Why does $F$ take coproducts to products?

Because the coproduct inclusions form a covering sieve of monos

right?

Ok.

I guess (?) the condition on $F$ can be rephrased as: the map $F(\mathrm{colim}_{\mathcal{G}} X) \to \mathrm{lim}_{\mathcal{G}} F(X)$ is an equivalence for any functor $X\colon \mathcal{G}\to \mathcal{S}$ from a small $\infty$-groupoid $\mathcal{G}$.

No that's not right. -

@TomBachmann Right, in the end it's a presheaf ∞-topos, and these can have any dimension.

I guess this mainly shows that my intuition of cohomological dimension is completely wrong.

Thanks!

@CharlesRezk Actually -- I believed you when you said the canonical topology is characterized by the fact that a canonical sheaf preserves "effective colimits". But suddenly I'm not so sure -- I can't seem to find this in HTT 6.2.4. It seems to me we only know that in the canonical topology, a map of the form $\amalg_i X_i \to Y$, where $X_i \to Y$ is monic, has the colimit of its Cech nerve carried to a limit by any sheaf.

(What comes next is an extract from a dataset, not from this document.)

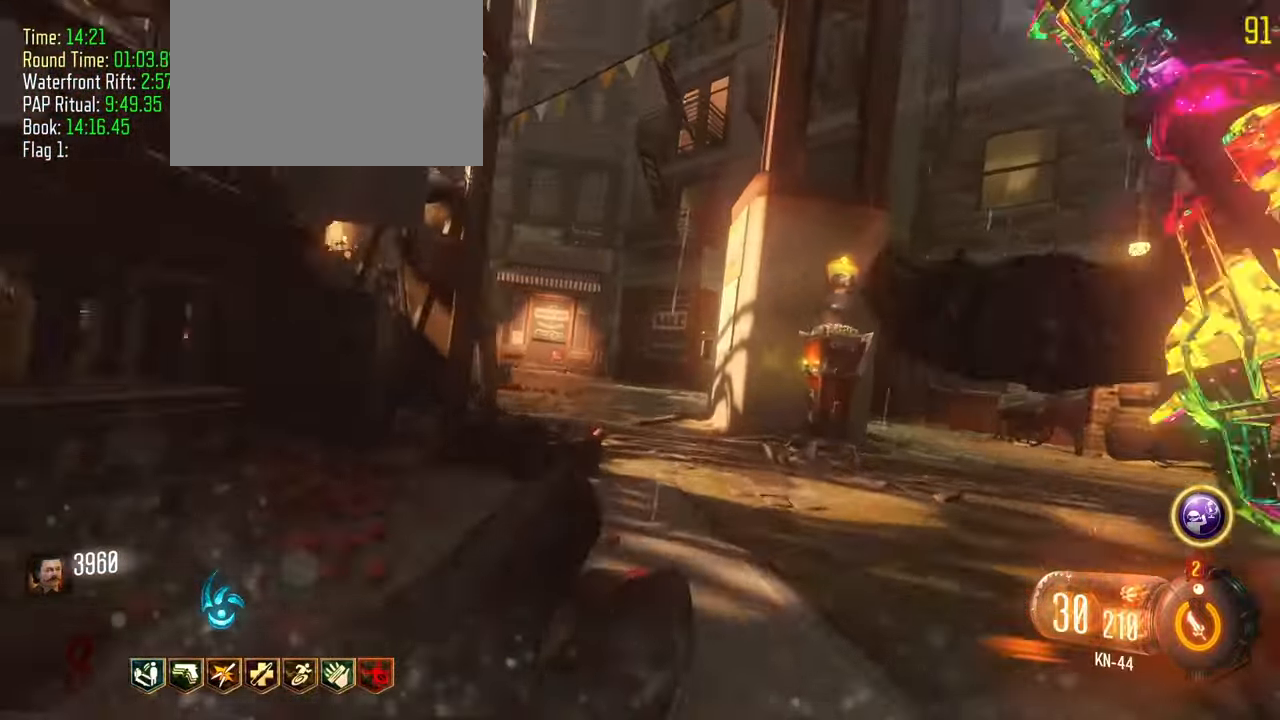
{"keys": ["a", "shift", "w"]}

So maybe in the canonical topology there could still be effective epimorphisms such that sheaves don't satisfy descent along them?

I'm not really looking at Lurie's book here. I'm thinking of the following setup: $\mathcal{X}\xrightarrow{\rho} Psh(\mathcal{X}) \xrightarrow{a} \widehat{\mathcal{X}}$, where $\mathcal{X}$ is an $\infty$-topos, $\rho$ is Yoneda, and $a$ sends a functor to its colimit. The colimit will generally be a "large" object, hence the hat on the $\mathcal{X}$.

We have $a(\rho_X)\approx X$ for objects of $\mathcal{X}$. Since $\rho$ preserves finite limits, its a consequence that $a$ preserves finite limits. I am interested in the class of monomorphisms in $Psh(\mathcal{X})$ which $a$ sends to isomorphisms.

If we restrict to monomorphisms $F\rightarrowtail \rho_X$ whose target is a representable, this gives a Grothendieck topology $T$ on $\mathcal{X}$. This is what I am calling the "canonical topology".

A monomorphism $F\rightarrowtail \rho_X$ is the essential image of some family of maps $\{\rho_{U_i}\to \rho_X\}$, and as such is a colimit of a simplicial diagram $[n]\mapsto \coprod \rho_{U_{i_0}\times_X\dots \times_X U_{i_n}}$ in $Psh(\mathcal{X})$.

I'm dancing around the fact that objects of $PSh(\mathcal{X})$ are not generally small colimits of representables, but this is supposed to be fixed by replacing with presheaves on a suitable small category $\mathcal{X}_\kappa\subseteq \mathcal{X}$.

So $F\rightarrowtail \rho_X$ coming from $\{\rho_{U_i}\to \rho_X\}$ is in $T$ iff $X\leftarrow \mathrm{colim}\bigl[ [n]\mapsto \coprod U_{i_0}\times_X\cdots\times_X U_{i_n} \bigr]$ is an equivalence in $\mathcal{X}$.

I really want to replace $PSh(\mathcal{X})$ by the full subcategory $PSh_s(\mathcal{X})$ spanned by functors which are small colimits of representables. Then everything seems to make sense as stated.